*** RECORDS SUPPLIED ***

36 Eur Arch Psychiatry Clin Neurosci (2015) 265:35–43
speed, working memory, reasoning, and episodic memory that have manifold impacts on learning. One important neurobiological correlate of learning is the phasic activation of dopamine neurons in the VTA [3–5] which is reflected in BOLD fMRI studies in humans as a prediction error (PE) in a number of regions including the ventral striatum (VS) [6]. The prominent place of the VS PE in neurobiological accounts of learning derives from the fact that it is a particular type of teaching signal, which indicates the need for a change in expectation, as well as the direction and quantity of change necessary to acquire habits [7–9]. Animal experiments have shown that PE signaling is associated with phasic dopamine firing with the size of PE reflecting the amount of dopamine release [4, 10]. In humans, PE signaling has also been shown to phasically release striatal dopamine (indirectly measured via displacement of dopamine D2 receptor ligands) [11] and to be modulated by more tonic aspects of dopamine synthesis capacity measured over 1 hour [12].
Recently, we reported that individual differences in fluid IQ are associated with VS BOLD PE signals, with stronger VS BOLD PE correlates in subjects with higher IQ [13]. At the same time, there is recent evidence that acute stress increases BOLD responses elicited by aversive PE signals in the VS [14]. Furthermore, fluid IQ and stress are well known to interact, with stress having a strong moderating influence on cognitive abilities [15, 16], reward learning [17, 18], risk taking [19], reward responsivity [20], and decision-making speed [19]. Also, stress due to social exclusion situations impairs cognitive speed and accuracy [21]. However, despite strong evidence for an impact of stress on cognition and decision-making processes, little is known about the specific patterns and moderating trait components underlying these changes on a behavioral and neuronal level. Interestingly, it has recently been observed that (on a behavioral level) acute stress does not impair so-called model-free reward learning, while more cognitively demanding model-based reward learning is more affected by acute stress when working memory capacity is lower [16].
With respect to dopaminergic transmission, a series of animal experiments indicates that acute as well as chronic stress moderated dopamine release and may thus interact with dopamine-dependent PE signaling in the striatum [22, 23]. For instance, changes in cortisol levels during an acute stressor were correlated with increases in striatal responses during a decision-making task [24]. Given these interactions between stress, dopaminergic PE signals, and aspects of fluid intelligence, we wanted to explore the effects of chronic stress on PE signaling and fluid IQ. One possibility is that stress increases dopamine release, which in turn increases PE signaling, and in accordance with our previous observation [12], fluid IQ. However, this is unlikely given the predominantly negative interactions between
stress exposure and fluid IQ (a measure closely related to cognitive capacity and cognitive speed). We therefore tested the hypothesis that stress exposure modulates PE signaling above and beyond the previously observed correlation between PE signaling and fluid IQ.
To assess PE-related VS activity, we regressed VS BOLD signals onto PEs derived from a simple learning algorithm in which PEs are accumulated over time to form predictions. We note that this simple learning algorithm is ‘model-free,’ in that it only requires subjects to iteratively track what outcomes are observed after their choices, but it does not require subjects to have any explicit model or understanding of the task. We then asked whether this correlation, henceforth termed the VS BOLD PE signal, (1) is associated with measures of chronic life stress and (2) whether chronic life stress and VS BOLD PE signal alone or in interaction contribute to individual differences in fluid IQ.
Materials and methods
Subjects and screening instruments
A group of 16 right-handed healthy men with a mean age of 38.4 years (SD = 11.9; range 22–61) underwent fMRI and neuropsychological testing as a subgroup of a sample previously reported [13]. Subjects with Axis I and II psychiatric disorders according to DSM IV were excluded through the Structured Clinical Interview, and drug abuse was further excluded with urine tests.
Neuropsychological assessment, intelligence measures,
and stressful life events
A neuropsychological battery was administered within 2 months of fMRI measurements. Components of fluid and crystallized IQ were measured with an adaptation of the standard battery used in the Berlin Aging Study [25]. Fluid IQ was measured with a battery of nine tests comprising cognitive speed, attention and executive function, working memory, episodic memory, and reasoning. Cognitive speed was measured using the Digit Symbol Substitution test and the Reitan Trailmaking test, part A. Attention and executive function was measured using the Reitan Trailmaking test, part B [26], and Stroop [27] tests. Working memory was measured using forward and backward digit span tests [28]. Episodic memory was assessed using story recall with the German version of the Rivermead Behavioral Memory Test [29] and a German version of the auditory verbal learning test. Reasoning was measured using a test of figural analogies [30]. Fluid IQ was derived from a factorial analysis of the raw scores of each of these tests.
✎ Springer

*** End of RECORDS SUPPLIED ***
*** RECORDS SUPPLIED ***

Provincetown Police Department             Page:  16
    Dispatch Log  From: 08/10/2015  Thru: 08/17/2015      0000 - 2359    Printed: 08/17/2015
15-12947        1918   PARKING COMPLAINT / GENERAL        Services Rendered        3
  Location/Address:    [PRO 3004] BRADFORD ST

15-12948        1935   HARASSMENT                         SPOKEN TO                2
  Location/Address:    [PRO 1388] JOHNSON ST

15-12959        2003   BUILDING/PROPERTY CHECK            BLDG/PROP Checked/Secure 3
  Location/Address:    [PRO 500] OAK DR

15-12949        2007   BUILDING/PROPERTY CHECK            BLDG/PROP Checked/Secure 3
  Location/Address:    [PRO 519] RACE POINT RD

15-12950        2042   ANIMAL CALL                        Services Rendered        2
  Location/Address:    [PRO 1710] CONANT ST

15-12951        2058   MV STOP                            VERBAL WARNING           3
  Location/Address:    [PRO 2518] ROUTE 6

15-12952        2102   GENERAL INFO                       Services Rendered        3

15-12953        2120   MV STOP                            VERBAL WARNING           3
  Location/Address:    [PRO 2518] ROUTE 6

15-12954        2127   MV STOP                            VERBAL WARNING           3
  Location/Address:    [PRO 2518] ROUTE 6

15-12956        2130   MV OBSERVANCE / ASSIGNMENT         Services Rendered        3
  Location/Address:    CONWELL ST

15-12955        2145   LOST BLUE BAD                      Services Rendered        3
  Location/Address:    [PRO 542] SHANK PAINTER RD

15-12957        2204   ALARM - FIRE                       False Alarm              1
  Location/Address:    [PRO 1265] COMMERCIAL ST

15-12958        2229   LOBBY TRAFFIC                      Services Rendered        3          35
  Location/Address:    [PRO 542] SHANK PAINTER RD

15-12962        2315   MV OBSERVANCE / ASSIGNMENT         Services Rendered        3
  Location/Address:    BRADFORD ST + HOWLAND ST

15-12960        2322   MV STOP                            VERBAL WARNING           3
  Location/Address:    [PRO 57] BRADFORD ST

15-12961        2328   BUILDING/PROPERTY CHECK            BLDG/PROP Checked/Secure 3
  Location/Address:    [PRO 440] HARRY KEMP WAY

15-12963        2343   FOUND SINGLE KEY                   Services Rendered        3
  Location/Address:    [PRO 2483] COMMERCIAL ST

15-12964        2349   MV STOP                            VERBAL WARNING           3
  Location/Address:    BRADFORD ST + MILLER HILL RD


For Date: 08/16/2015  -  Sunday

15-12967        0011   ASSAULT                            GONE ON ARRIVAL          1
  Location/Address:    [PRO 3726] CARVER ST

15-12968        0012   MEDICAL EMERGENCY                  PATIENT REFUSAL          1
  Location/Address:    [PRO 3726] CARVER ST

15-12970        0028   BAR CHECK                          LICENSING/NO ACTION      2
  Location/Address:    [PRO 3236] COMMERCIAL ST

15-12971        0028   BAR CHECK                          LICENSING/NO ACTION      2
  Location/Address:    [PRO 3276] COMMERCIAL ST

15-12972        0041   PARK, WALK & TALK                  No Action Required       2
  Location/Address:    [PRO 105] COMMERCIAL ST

*** End of RECORDS SUPPLIED ***

GOAL OF THE EXERCISE: Look above for the line containing "Provincetown Police Department". Output from there through the line containing "3004] BRADFORD ST", exactly and inclusively.

RESPONSE AREA:
Provincetown Police Department             Page:  16
    Dispatch Log  From: 08/10/2015  Thru: 08/17/2015      0000 - 2359    Printed: 08/17/2015
15-12947        1918   PARKING COMPLAINT / GENERAL        Services Rendered        3
  Location/Address:    [PRO 3004] BRADFORD ST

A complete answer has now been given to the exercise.